It would not be wrong , If say that , I have built a career in Computer Programming/Software Engineering by working with re-engineering projects , software porting and application Integration.
In the early years , It was mostly interfacing C , Clipper and Assembler in writing business applications. CA-Clipper/Clipper Summer 87 had excellent facility to call C/Assembler functions ( EXTEND system ) and have Integrated C and Clipper in areas like VGA graphics , Local Language Font support , Data Compression , PC to PC file transfer protocols etc. to name a few.
Then , came Windows ( Win16/Win32s/Win32 ) and the focus shifted to producing DLLs in Borland C/C++ and Visual C/C++. Those DLLs were called from Delphi and Visual Basic. I have participated in
VBX (Visual Basic Xtensions ) , OCX and Active X projects in integrating business logic and functionality.
Writing COM automation client was another option to integrate application.
Around that time , Windows became a network operating System ( My only previous exposure was SCO Unix and Novel Netware ) and Sockets/NamedPipes became the primary integration mechanism between applications. There were things like DDE (Dynamic Data Exchange ) to interact between two applications.

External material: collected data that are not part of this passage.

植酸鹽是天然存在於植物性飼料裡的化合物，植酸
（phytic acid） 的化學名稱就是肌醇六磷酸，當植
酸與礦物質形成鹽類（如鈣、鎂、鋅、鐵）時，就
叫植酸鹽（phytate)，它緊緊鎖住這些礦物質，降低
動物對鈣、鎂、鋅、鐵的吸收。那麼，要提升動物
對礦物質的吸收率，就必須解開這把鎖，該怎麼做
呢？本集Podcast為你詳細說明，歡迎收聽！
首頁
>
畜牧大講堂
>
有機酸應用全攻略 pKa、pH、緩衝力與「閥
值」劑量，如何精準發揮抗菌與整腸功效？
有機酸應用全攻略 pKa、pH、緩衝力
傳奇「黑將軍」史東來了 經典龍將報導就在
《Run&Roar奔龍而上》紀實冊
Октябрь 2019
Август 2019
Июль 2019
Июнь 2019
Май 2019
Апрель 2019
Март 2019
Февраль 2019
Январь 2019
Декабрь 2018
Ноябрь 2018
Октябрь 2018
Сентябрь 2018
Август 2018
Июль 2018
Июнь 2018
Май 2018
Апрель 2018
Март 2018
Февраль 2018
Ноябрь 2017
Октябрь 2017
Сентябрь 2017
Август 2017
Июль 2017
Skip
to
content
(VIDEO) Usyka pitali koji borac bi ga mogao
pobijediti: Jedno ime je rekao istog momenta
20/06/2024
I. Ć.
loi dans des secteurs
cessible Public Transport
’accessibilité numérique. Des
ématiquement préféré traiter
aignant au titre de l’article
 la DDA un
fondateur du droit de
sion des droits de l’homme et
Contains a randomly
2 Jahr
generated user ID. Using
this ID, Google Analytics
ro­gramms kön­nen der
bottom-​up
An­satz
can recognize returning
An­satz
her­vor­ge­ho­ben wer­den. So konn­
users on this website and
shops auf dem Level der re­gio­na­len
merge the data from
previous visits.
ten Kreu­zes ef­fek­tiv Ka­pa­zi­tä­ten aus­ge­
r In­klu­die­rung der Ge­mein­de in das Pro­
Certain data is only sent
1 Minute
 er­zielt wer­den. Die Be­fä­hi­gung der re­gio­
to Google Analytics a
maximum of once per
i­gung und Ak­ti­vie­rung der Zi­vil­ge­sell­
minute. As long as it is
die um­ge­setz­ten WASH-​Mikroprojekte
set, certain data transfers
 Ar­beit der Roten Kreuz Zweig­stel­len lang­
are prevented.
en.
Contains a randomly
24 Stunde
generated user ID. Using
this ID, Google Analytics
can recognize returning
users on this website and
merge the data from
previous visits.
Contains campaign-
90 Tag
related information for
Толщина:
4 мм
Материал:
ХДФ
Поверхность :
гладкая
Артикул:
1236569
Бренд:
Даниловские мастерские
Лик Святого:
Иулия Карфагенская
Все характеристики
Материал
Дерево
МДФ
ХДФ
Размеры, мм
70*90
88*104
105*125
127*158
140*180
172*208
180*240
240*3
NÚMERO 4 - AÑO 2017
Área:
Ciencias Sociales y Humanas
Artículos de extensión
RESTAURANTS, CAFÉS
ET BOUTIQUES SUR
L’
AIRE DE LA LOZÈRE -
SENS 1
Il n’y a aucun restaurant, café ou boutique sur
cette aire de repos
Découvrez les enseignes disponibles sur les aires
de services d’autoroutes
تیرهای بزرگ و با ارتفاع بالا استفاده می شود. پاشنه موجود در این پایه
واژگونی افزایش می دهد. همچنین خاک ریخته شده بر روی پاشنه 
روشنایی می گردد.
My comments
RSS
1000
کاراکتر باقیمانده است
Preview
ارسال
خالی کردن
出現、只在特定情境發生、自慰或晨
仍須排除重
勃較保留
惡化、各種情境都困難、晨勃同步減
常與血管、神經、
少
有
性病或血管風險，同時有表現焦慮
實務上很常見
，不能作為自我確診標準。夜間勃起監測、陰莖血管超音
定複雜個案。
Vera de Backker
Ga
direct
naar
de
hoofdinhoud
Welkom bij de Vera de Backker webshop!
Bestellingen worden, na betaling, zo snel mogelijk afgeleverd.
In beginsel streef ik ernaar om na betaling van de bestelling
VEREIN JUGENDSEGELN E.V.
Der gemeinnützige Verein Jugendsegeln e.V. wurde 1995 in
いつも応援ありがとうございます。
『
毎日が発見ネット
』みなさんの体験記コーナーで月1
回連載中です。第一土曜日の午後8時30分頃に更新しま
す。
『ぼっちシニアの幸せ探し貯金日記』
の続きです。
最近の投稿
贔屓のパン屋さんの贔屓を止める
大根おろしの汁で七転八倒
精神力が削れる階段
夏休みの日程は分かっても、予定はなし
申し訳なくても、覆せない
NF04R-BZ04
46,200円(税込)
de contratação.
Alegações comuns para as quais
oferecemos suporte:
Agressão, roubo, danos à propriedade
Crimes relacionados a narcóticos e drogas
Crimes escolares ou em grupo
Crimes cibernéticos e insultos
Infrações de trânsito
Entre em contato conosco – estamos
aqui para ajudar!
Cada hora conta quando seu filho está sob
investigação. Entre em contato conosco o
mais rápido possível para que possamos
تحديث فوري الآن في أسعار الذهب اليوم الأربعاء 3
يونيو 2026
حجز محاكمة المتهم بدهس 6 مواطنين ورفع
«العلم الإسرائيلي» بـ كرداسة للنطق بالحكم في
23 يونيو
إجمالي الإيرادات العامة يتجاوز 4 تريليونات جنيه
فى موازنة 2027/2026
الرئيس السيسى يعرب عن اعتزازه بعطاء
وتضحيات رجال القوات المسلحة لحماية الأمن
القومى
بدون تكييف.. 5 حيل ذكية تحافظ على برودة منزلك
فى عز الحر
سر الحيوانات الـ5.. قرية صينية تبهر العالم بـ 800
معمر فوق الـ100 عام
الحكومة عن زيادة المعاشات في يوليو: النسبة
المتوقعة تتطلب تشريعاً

In Win32 , It was mostly splitting the applications to DLLs , COM DLLs , OCX and ATL DLLs. This enabled front ends written in VB ,Power Builder and Delphi to call the functionality encapsulated in those components.
Then came , COM + ( DCOM ) as a mechanism to integrate applications and excellent support for creating ATL based COM components enabled people to write applications in layered manner across the network. Microsoft came up with MTS , MSMQ (later merged into COM + ) and related technologies to help us integrate applications . ( It was called Windows DNA - Windows Distributed Network Architecture )
With the arrival of java , there are other tools which I got exposed to. The first was RMI/IIOP ( Remote Method Invocation ) and then , support for EJB .
Finally , It became Enterprise .NET stack and JEE stack. Then , SOAP over HTTP ( aka Web services ) became the norm and interfacing java and .net apps became a routine affair for me.
Recently , I worked with Apple iPad as the front end and .net enterprise stack (WCF ) at the backend. It was an Ocassionally connected application (OCA ) and there were challenges with large file transfer , SOAP requests/repsonse, Synchronization and failsafe behavior.
Even though , I have mentioned lot of technologies, the Integration methodologies roughly fall into
a) File transfer
b) Shared database
b) Remote Procedure call/Remote Object call ( WCF , EJB stuff )
c) Asynchronous messaging ( JMS , MSMQ stuff )
The above information (regarding integration methodologies ) were usurped from the book,
Enterprise Integration Patterns: Designing, Building, and Deploying Messaging Solutions by Gregor Hohpe & Bobby Woolf.
The taxonomy and quality of narration (regarding the business context ) is simply superb and given a choice I would have revamped the integration logic of couple of applications I had worked in the past.